[[ GIVEN INFORMATION, beginning ]]

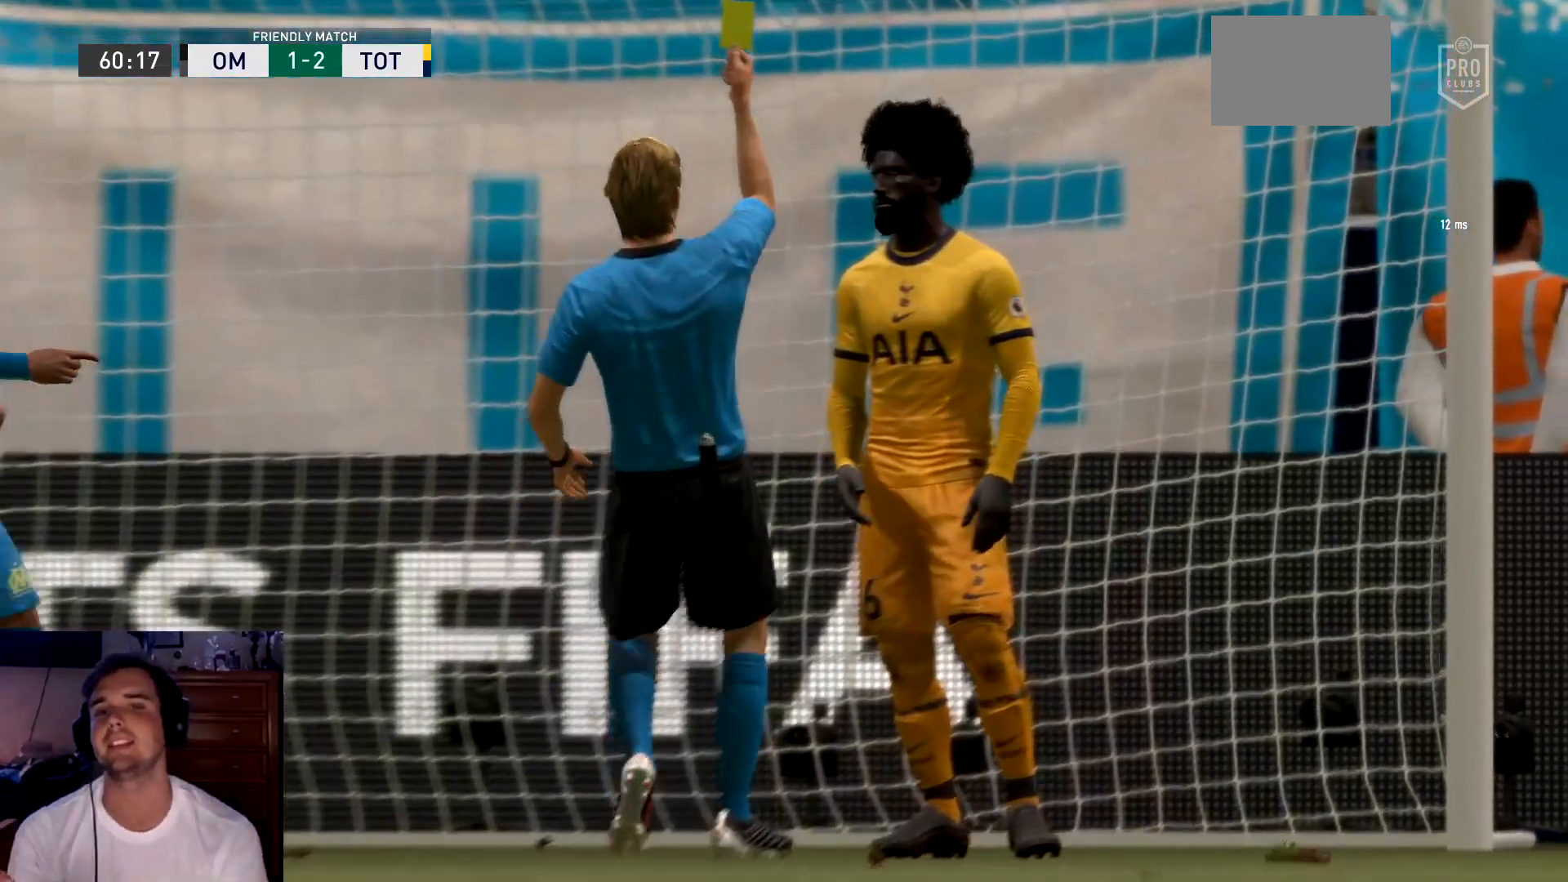
{"buttons": [], "left_stick": "center", "events": [[84, "A", "up"], [151, "A", "down"], [217, "A", "up"], [284, "A", "down"], [384, "A", "up"]]}
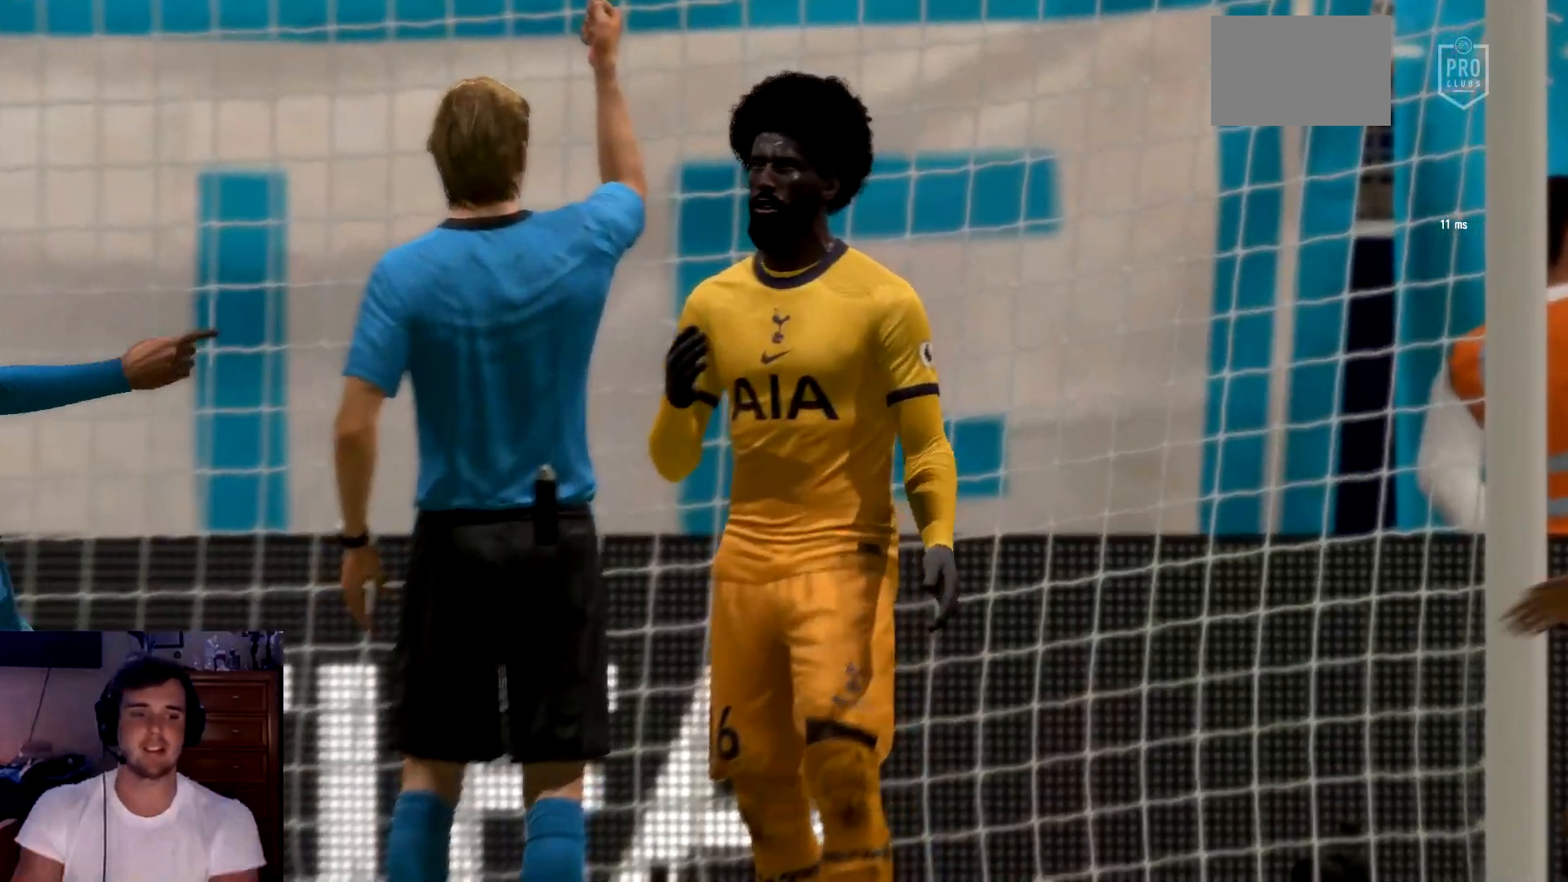
{"buttons": [], "left_stick": "center", "events": [[17, "A", "down"], [150, "A", "up"]]}
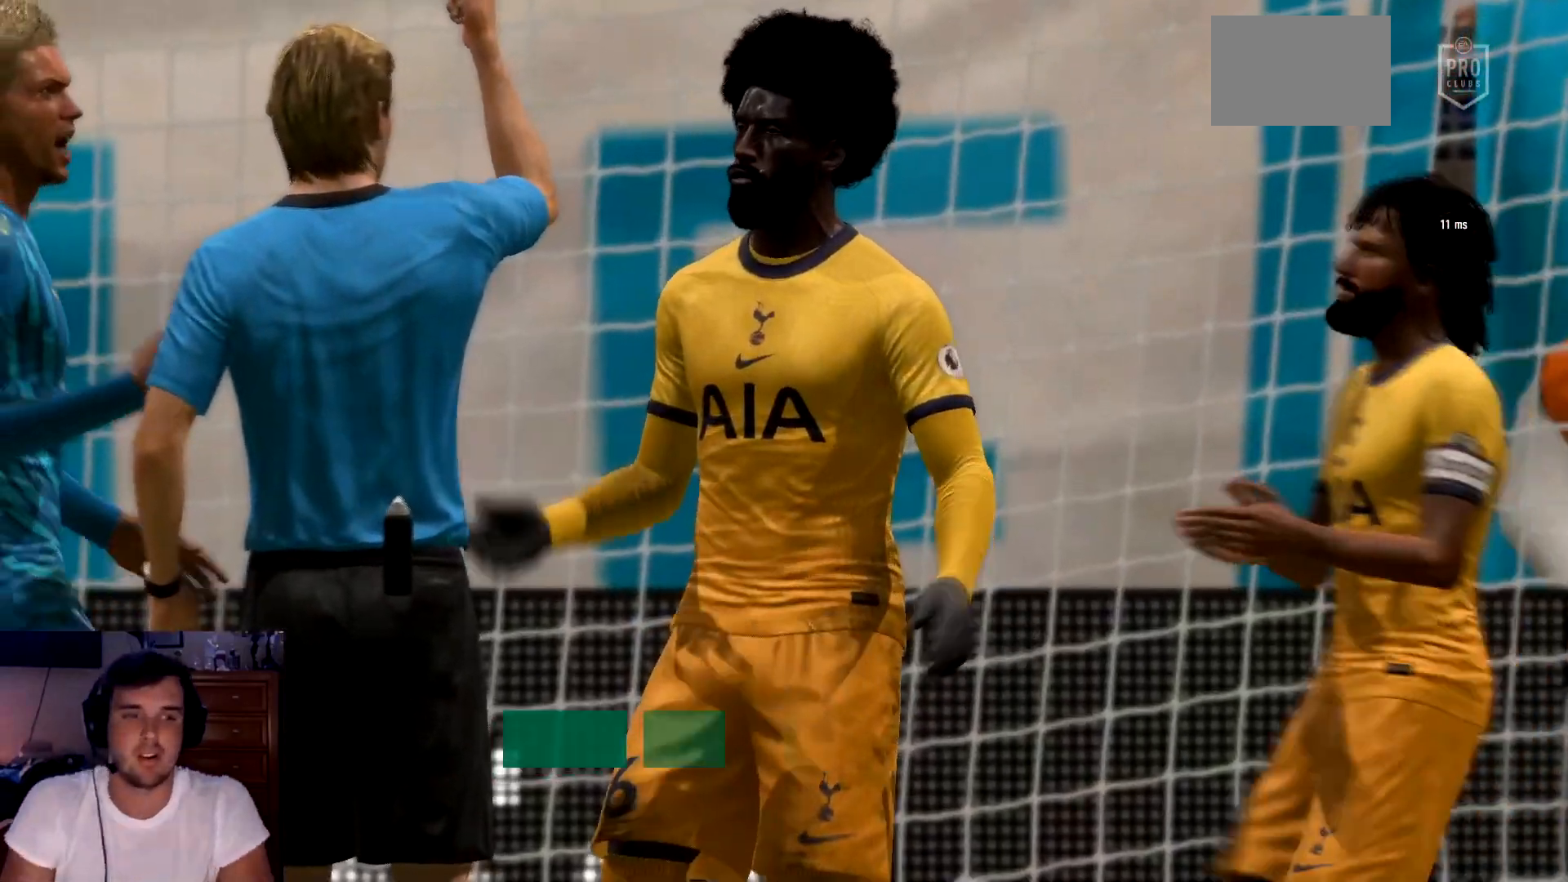
{"buttons": [], "left_stick": "center", "events": [[184, "A", "down"], [384, "A", "up"]]}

[[ GIVEN INFORMATION, end ]]

▸ HOW TO COMPLETE THIS TASK: The copy must match the listing above exactly, except that it holds no pictures.

▸ TASK OUTPUT:
{"buttons": [], "left_stick": "center", "events": [[84, "A", "up"], [151, "A", "down"], [217, "A", "up"], [284, "A", "down"], [384, "A", "up"]]}
{"buttons": [], "left_stick": "center", "events": [[17, "A", "down"], [150, "A", "up"]]}
{"buttons": [], "left_stick": "center", "events": [[184, "A", "down"], [384, "A", "up"]]}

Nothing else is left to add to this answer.